ASSIGNED TASK:
All of the records are to be reproduced exactly.

(Saved data entries)

----

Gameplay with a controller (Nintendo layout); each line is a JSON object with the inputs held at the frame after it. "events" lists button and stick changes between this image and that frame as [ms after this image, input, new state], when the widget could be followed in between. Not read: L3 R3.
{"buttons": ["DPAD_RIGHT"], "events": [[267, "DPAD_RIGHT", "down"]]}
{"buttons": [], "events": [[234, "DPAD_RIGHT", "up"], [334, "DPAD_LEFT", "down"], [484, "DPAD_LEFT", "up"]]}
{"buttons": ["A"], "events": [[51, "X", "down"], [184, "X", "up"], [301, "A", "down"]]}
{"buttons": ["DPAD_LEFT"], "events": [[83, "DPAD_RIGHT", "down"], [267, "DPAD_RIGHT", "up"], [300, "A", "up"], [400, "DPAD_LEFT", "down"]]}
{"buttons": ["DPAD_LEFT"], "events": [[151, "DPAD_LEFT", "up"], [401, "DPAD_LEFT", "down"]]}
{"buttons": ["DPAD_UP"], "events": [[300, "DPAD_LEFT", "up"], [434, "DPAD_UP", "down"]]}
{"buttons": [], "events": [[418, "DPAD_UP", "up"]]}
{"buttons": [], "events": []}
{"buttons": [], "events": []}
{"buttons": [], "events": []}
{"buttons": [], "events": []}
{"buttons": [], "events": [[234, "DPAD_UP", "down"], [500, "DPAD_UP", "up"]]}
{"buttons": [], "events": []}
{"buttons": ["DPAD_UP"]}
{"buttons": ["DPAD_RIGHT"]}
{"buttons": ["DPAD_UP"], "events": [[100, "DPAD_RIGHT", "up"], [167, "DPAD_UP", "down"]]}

----

EXERCISE ANSWER:
Gameplay with a controller (Nintendo layout); each line is a JSON object with the inputs held at the frame after it. "events" lists button and stick changes between this image and that frame as [ms after this image, input, new state], when the widget could be followed in between. Not read: L3 R3.
{"buttons": ["DPAD_RIGHT"], "events": [[267, "DPAD_RIGHT", "down"]]}
{"buttons": [], "events": [[234, "DPAD_RIGHT", "up"], [334, "DPAD_LEFT", "down"], [484, "DPAD_LEFT", "up"]]}
{"buttons": ["A"], "events": [[51, "X", "down"], [184, "X", "up"], [301, "A", "down"]]}
{"buttons": ["DPAD_LEFT"], "events": [[83, "DPAD_RIGHT", "down"], [267, "DPAD_RIGHT", "up"], [300, "A", "up"], [400, "DPAD_LEFT", "down"]]}
{"buttons": ["DPAD_LEFT"], "events": [[151, "DPAD_LEFT", "up"], [401, "DPAD_LEFT", "down"]]}
{"buttons": ["DPAD_UP"], "events": [[300, "DPAD_LEFT", "up"], [434, "DPAD_UP", "down"]]}
{"buttons": [], "events": [[418, "DPAD_UP", "up"]]}
{"buttons": [], "events": []}
{"buttons": [], "events": []}
{"buttons": [], "events": []}
{"buttons": [], "events": []}
{"buttons": [], "events": [[234, "DPAD_UP", "down"], [500, "DPAD_UP", "up"]]}
{"buttons": [], "events": []}
{"buttons": ["DPAD_UP"]}
{"buttons": ["DPAD_RIGHT"]}
{"buttons": ["DPAD_UP"], "events": [[100, "DPAD_RIGHT", "up"], [167, "DPAD_UP", "down"]]}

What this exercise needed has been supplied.